▸ EXTRACT TO READ:

^^^^^^^^

Using SIFT for Your Own Teaching & Content Curation
This semester, I am teaching my first lecture/lab (100 first-year public speaking students). When I was faced with a pivot to remote instruction a few weeks ago, students expressed concern over my choice to conduct our course without a textbook. While, initially, this decision was welcomed by students, once circumstances changed this quickly became a pain point considering the uncertainty of our path ahead. I was met with a sudden demand for comprehensive resources students could reference at home.
I quickly got to work evaluating open-access textbooks and other digital resources to share in our digital course space. To do this, I employed Mike Caulfield's SIFT framework, an approach I learned about from friend and librarian, Michele Santamaria.
This powerful framework is a curator's best ally. Not only is it helpful for faculty who need to curate resources but it's also a wonderful model to teach to students (which Michele did when she conducted an instructional session in my class this semester). Please enjoy Michele's insightful thoughts on SIFT below. (By the way, it was tough to resist the urge to call this post Cut the CRAAP and start to SIFT)
Curate your content better & teach a new way to evaluate
There are two goals for this post and they are mutually reinforcing: asking you to rethink how you evaluate information for the purposes of your own content curation and helping you better teach source evaluation. Both are pivotal in the current information environment and both are about consuming and creating information. The topic has become increasingly relevant to my new everyday reality, as I suspect it probably has for many of you. Currently, I’m navigating being an academic librarian with homeschooling my pre-schooler. When it comes to homeschooling my child, countless people on Facebook have been reaching out as content providers or perhaps even more accurately, content connectors. The step that’s missing here in what I’m seeing is that extra effort to curate. Thus, the situation I’m describing is rife with opportunity for deliberate content curation and also for inadvertent disinformation spreading.
While spreading a lesson plan that may not really be as authoritative as it seems may not seem to rise to the same level of implications as some unsubstantiated political ad, as an information literacy educator, I have to ask of this well-intentioned content: was any of it vetted by the poster before it was so enthusiastically shared? None of the posters have said that they have done source evaluation. Tip #1: as a best practice, I assume source vetting *has not occurred* unless the poster specifically points out that they have taken the time to evaluate. Given the stakes involved in disinformation and misinformation-spreading, it doesn’t matter who it is posting. I always assume that I still need to vet something.

^^^^^^^^

▸ MATERIAL PROVIDED:
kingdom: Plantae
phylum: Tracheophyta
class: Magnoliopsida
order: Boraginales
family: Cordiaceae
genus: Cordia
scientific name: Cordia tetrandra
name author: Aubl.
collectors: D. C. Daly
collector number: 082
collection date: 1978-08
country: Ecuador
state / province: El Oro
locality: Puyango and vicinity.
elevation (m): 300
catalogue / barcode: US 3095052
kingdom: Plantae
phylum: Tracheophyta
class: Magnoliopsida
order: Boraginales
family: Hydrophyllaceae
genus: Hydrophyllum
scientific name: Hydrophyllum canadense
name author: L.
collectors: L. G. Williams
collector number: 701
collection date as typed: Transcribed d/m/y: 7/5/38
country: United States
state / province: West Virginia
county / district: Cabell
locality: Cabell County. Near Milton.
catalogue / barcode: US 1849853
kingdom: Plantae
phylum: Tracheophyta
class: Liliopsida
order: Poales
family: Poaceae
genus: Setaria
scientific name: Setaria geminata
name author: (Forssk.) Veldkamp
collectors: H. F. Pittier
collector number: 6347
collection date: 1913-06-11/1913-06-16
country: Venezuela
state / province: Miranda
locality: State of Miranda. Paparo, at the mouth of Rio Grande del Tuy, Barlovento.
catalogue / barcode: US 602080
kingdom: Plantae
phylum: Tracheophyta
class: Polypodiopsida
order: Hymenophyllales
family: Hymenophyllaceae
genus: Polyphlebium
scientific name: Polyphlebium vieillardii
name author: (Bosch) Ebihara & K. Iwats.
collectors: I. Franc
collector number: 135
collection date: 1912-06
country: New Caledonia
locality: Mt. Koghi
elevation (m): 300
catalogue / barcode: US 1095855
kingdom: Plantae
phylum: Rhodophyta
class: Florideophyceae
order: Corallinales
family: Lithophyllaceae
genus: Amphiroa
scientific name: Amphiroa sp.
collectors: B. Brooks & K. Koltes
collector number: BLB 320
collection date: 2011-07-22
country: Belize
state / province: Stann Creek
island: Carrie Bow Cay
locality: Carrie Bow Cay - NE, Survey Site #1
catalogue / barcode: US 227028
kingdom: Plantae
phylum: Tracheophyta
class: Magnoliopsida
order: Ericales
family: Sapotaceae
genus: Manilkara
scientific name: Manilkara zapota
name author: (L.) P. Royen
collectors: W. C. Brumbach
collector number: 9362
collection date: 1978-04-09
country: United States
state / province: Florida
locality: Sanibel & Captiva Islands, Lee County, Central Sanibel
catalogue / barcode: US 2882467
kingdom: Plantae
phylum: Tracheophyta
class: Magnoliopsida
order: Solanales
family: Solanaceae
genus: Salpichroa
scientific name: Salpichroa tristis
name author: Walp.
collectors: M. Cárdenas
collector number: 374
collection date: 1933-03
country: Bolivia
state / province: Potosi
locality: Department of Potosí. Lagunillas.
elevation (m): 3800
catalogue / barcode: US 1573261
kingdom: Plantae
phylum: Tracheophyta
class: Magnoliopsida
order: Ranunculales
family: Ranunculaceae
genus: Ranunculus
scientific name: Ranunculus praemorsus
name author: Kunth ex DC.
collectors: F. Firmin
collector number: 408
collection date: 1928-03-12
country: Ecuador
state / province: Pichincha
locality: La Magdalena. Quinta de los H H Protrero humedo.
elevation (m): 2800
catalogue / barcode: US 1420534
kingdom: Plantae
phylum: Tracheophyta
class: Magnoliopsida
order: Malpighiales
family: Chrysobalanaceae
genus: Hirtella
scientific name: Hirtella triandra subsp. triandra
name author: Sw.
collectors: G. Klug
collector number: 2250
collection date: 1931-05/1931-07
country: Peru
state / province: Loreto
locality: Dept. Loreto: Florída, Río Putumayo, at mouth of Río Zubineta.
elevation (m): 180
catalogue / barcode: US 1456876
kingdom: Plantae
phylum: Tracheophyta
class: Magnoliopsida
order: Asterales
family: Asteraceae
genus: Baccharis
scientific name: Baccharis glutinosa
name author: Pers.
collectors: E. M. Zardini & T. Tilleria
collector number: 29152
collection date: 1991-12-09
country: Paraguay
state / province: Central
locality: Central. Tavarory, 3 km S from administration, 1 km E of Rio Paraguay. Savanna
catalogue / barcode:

^^^^^^^^

▸ WORK INSTRUCTIONS:
[1] In the post on SIFT, from whom did the author learn about Mike Caulfield's SIFT framework?
[2] Repeat word for word the passage from the post on SIFT that starts at the words "I quickly got" and stops after the words "start to SIFT)".

▸ EXPECTED OUTPUTS:
[1] From friend and librarian Michele Santamaria.

[2]
I quickly got to work evaluating open-access textbooks and other digital resources to share in our digital course space. To do this, I employed Mike Caulfield's SIFT framework, an approach I learned about from friend and librarian, Michele Santamaria.
This powerful framework is a curator's best ally. Not only is it helpful for faculty who need to curate resources but it's also a wonderful model to teach to students (which Michele did when she conducted an instructional session in my class this semester). Please enjoy Michele's insightful thoughts on SIFT below. (By the way, it was tough to resist the urge to call this post Cut the CRAAP and start to SIFT)